Required action 1 >> According to the JSON-LD navigation text, which dataset metadata do the tools focus on in particular?
Required action 2 >> Duplicate the JSON-LD navigation text from "The tools are" up to and including "accessible and navigable.".
Required action 3 >> Go on with the JSON-LD navigation text from the point where it stops.

Text passage >>
━━━━━━━━
# core

> jsonldnavigator 

# JSON-LD Navigation Tools for LLMs: Project Summary

## Motivation and Goals

We're developing a set of tools to help LLMs effectively navigate and understand JSON-LD documents, with a particular focus on Croissant metadata for ML datasets. The motivation is to:

1. Create semantic navigation capabilities for JSON-LD similar to what toolslm.md_hier provides for Markdown
2. Enable LLMs to access and understand complex semantic web data without requiring deep JSON-LD expertise
3. Support agentic workflows where LLMs can autonomously explore and extract meaning from JSON-LD documents
4. Make Croissant dataset metadata more accessible to LLM-based tools

## Approach

We're following a fast.ai-inspired methodology characterized by:

1. **Simple, focused functions** that do one thing well
2. **Minimal abstractions** with clean, pythonic interfaces
3. **Composable tools** that can be combined in flexible ways
4. **Leveraging LLM capabilities** rather than building complex parsing logic

Our approach uses prompt chaining to progressively build understanding of JSON-LD documents:

1. **Document Overview Analysis**: Identify types, properties, and the document's purpose
2. **Context Resolution**: Map namespace prefixes to URIs and understand vocabularies
3. **Type-Based Exploration**: Analyze each type and its relationships
4. **Path Generation**: Create navigation paths for accessing important properties
5. **Document Summary**: Synthesize a comprehensive understanding of the document

## Implementation

We've built several key components:

1. **JSON-LD Analysis Class**: A container for analysis results with helper methods
2. **Namespace Resolution**: Tools for fetching and understanding vocabulary definitions
3. **Term Explanation**: Using LLMs to extract meaning from vocabulary definitions
4. **XML-Tagged Response Parsing**: Extracting structured information from LLM responses

We've integrated these with toolslm-inspired patterns for:
- Content fetching and parsing
- Caching results for efficiency
- Providing clean, notebook-friendly representations

## Agentic Workflow Integration

The tools are designed to support agentic workflows by:

1. Providing ground truth from JSON-LD documents
2. Enabling semantic exploration of document structure
3. Supporting term definition lookup and explanation
4. Generating navigation paths for accessing data

The LLM acts as the semantic analyzer, while our code provides the scaffolding to make JSON-LD documents accessible and navigable.

The end goal is a clean, efficient toolkit that enables LLMs to work with JSON-LD data as easily as they work with natural language text.

In [None]:
#| default_exp core

In [None]:
#| hide
from nbdev.showdoc import *

In [None]:
#| export
from fastcore.foundation import patch  # @patch
from httpx import get as xget, post as xpost
from bs4 import BeautifulSoup as bs
from fastcore.utils import *
import json
from typing import Any, Dict, List, Optional, Union
from pyld import jsonld  # For JSON-LD processing
from claudette import *

In [None]:
#| export
class JsonLdNavigator:
    "Navigator for JSON-LD documents with semantic understanding"
    def __init__(self, jsonld_data):
        "Initialize with JSON-LD data"
        self.data = jsonld_data if not isinstance(jsonld_data, str) else json.loads(jsonld_data)
        self.index = create_schema_index(self.data)
        
    def get_class(self, class_id):
        "Get details about a class"
        return get_class_details(self.data, class_id)
━━━━━━━━
Records >>
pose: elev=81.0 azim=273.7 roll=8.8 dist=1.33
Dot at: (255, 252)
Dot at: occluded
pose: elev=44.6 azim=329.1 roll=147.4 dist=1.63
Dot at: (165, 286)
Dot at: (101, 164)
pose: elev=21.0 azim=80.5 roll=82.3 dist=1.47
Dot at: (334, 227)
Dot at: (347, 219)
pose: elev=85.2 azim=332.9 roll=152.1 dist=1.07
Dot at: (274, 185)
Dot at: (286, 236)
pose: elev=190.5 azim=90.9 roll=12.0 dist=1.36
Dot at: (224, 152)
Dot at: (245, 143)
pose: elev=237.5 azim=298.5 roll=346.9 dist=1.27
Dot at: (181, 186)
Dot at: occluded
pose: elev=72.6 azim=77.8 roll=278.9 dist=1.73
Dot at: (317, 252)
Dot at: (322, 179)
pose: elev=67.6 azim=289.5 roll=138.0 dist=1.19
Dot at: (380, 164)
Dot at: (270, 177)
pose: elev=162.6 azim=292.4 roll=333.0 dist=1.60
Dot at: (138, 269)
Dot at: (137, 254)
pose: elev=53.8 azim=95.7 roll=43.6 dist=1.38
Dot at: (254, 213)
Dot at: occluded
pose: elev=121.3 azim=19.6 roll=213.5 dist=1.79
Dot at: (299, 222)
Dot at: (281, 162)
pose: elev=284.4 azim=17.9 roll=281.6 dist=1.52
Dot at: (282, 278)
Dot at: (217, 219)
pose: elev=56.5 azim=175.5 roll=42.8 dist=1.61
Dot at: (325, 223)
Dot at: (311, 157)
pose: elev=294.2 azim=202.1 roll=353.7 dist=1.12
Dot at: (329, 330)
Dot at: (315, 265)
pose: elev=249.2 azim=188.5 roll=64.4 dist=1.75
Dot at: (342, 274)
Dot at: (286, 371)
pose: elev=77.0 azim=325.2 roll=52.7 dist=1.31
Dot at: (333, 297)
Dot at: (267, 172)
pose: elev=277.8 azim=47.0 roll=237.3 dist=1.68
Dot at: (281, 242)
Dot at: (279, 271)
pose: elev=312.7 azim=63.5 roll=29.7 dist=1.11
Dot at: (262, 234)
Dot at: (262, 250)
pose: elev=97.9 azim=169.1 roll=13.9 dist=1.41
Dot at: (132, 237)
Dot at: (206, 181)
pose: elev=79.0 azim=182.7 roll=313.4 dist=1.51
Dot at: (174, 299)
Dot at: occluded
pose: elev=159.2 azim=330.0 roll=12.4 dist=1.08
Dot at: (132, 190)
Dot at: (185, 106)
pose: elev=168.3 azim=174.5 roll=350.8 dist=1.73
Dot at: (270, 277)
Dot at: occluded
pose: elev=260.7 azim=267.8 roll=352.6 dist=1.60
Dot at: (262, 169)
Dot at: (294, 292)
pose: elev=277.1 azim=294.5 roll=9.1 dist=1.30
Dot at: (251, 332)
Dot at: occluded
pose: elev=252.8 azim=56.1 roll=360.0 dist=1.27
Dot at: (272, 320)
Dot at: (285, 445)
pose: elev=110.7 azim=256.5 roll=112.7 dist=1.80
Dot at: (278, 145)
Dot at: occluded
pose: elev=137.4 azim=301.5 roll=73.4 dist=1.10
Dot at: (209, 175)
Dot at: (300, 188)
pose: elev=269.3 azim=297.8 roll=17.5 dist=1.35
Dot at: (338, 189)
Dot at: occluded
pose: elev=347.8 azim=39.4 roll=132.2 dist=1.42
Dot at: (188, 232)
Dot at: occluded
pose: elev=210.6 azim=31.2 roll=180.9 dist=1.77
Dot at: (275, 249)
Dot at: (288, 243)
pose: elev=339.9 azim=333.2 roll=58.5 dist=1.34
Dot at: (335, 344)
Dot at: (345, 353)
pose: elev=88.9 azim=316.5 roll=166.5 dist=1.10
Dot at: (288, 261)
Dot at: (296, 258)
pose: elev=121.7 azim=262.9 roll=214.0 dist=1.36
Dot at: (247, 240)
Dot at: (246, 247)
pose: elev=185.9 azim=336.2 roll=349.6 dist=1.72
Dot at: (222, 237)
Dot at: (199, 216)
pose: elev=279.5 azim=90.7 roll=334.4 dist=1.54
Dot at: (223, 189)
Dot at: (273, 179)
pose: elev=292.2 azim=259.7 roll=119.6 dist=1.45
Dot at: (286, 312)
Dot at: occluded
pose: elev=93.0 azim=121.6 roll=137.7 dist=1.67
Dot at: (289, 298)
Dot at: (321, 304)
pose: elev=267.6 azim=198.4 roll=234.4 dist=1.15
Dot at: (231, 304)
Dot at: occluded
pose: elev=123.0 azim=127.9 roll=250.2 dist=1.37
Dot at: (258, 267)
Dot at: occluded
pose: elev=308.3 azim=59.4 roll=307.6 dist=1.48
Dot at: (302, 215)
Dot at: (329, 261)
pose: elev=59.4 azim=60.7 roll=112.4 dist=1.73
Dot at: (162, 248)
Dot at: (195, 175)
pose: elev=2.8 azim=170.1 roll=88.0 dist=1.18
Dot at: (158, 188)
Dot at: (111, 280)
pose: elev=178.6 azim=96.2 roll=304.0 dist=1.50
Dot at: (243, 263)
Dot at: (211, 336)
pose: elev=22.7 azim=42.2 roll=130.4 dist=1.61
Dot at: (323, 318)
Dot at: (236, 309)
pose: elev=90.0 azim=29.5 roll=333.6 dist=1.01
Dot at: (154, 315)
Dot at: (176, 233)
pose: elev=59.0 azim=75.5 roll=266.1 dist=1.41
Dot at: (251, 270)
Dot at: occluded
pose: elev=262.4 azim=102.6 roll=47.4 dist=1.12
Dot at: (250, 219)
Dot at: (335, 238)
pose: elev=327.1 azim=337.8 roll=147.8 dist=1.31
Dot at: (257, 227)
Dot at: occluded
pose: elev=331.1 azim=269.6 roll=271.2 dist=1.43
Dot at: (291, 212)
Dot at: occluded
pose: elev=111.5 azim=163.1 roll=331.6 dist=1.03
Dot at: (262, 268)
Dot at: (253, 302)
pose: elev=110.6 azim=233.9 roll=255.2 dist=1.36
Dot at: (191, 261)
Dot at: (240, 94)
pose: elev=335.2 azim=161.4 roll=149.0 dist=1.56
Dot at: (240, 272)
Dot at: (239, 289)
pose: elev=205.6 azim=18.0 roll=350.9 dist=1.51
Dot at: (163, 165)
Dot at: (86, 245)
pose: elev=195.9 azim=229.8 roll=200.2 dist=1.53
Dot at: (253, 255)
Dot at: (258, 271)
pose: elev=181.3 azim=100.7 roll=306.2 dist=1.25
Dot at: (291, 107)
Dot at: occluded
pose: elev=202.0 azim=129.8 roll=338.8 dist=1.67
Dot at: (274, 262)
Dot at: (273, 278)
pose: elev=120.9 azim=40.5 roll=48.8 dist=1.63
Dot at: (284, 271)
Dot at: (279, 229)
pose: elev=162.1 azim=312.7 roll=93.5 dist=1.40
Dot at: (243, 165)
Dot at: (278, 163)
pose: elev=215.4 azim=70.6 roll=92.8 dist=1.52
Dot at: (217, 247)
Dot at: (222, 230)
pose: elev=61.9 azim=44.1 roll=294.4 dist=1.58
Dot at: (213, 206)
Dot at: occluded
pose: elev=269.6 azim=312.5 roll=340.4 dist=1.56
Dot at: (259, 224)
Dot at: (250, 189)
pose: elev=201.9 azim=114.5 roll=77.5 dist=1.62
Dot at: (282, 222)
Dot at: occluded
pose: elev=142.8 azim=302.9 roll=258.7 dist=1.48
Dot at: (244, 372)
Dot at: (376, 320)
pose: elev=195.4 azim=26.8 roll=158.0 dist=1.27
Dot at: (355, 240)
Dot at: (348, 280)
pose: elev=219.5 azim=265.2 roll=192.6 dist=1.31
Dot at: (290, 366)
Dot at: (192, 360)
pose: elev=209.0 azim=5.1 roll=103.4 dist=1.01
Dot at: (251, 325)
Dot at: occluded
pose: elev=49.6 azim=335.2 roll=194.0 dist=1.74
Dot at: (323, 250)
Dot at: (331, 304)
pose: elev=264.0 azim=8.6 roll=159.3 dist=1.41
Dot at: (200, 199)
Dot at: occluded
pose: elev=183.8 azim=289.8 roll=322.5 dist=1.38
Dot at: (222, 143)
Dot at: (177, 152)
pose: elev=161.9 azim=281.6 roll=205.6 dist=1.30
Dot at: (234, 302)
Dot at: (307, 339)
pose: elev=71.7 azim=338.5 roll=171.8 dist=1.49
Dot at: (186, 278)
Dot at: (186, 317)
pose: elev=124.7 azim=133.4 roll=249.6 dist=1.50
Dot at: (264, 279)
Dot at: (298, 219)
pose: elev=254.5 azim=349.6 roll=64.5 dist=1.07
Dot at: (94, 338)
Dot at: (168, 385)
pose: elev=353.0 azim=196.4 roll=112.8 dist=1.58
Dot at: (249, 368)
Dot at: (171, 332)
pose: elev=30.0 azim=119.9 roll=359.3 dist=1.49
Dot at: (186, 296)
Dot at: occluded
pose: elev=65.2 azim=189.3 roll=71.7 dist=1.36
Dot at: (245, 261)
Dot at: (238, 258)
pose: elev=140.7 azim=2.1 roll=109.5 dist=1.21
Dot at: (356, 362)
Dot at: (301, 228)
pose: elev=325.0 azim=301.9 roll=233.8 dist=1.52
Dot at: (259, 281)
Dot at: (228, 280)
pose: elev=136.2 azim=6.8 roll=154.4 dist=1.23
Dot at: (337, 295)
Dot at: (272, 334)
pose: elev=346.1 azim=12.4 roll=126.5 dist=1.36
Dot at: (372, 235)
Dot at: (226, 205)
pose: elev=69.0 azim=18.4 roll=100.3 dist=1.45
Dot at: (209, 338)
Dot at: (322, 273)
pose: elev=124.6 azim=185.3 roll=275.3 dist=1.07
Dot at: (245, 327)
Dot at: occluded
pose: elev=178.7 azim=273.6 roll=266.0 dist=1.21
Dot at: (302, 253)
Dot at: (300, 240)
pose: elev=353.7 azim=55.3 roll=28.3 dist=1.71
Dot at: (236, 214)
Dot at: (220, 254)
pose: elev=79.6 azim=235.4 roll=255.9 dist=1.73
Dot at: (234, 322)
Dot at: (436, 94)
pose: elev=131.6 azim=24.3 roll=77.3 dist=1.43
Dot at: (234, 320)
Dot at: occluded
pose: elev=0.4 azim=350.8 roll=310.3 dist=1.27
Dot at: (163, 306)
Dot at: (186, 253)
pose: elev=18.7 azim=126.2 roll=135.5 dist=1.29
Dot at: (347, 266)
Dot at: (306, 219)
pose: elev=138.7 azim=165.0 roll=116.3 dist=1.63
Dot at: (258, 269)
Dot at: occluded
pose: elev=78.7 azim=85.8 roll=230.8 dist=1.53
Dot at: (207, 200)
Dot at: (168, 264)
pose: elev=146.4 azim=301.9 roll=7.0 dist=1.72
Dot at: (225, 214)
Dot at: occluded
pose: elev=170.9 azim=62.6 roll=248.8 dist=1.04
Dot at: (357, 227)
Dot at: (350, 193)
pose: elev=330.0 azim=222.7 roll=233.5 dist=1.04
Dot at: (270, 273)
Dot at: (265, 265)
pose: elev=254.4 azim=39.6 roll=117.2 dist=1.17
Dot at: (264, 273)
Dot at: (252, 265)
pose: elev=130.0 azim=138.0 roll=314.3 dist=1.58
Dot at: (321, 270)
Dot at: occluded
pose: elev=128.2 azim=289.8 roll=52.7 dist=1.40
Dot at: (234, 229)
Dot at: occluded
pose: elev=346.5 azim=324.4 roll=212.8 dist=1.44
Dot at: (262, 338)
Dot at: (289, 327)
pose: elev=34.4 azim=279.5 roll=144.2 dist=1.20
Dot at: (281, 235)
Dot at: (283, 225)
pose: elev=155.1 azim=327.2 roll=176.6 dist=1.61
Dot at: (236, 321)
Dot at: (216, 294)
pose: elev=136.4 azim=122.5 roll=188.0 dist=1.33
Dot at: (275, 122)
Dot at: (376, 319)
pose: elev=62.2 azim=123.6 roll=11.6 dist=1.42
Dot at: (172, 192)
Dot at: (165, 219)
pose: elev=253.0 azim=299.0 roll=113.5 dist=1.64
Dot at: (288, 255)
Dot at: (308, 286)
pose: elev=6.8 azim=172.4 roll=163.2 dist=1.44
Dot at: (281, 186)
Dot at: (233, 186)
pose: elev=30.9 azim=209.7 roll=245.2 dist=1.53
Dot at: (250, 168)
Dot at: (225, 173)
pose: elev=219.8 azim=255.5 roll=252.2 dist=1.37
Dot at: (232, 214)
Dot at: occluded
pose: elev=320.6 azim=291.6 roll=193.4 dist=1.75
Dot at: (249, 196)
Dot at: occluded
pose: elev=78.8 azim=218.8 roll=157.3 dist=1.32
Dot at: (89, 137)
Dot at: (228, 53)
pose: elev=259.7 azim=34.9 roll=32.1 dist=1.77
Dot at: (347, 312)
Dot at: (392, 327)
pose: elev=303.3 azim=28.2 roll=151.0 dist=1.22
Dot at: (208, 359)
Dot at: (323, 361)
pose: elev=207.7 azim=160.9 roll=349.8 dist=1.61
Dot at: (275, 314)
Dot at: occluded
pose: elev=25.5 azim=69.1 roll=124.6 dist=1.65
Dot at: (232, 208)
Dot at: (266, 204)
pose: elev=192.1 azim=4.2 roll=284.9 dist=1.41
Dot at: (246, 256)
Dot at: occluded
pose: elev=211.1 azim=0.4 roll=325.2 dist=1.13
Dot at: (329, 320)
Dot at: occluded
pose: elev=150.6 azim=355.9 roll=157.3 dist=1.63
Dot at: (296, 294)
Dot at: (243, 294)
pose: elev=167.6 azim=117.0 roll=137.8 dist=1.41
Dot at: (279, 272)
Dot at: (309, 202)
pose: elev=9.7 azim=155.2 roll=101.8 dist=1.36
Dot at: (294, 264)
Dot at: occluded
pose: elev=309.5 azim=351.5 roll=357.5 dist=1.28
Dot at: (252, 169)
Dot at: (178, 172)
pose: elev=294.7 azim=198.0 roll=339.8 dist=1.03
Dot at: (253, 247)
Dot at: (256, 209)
━━━━━━━━
Answer space 1 >> Croissant metadata for ML datasets.

Answer space 2 >>
The tools are designed to support agentic workflows by:

1. Providing ground truth from JSON-LD documents
2. Enabling semantic exploration of document structure
3. Supporting term definition lookup and explanation
4. Generating navigation paths for accessing data

The LLM acts as the semantic analyzer, while our code provides the scaffolding to make JSON-LD documents accessible and navigable.

Answer space 3 >>
    def get_property(self, property_id):
        "Get details about a property"
        return get_property_details(self.data, property_id)
    
    def get_properties_for(self, class_id, include_inherited=True):
        "Get properties applicable to a class"
        return get_class_properties(self.data, class_id, include_inherited)
    
    def find_related(self, class_id):
        "Find classes related to the specified class"
        return find_related_classes(self.data, class_id)
    
    def search(self, query):
        "Search for classes or properties matching query"
        return search_terms(self.data, query)
    
    def find_path(self, source_class, target_class, max_depth=2):
        "Find property paths between classes"
        return get_property_path(self.data, source_class, target_class, max_depth)
    
    def show_index(self):
        "Show a summary of the index"
        vocab = self.index["vocabularies"]["schema.org"]
        print(f"Schema.org Index:")
        print(f"- Classes: {vocab['class_count']}")
        print(f"- Properties: {vocab['property_count']}")
        print(f"\nAvailable Affordances:")
        for name, desc in self.index["affordances"].items():
            print(f"- {name}: {desc}")
        
    def __repr__(self):
        vocab = self.index["vocabularies"]["schema.org"]
        return f"JsonLdNavigator(classes={vocab['class_count']}, properties={vocab['property_count']})"

In [None]:
#| export
class JsonLdNavigator:
    "Navigator for JSON-LD documents with semantic understanding"
    def __init__(self, jsonld_data):
        "Initialize with JSON-LD data"
        self.data = jsonld_data if not isinstance(jsonld_data, str) else json.loads(jsonld_data)
        self.index = create_schema_index(self.data)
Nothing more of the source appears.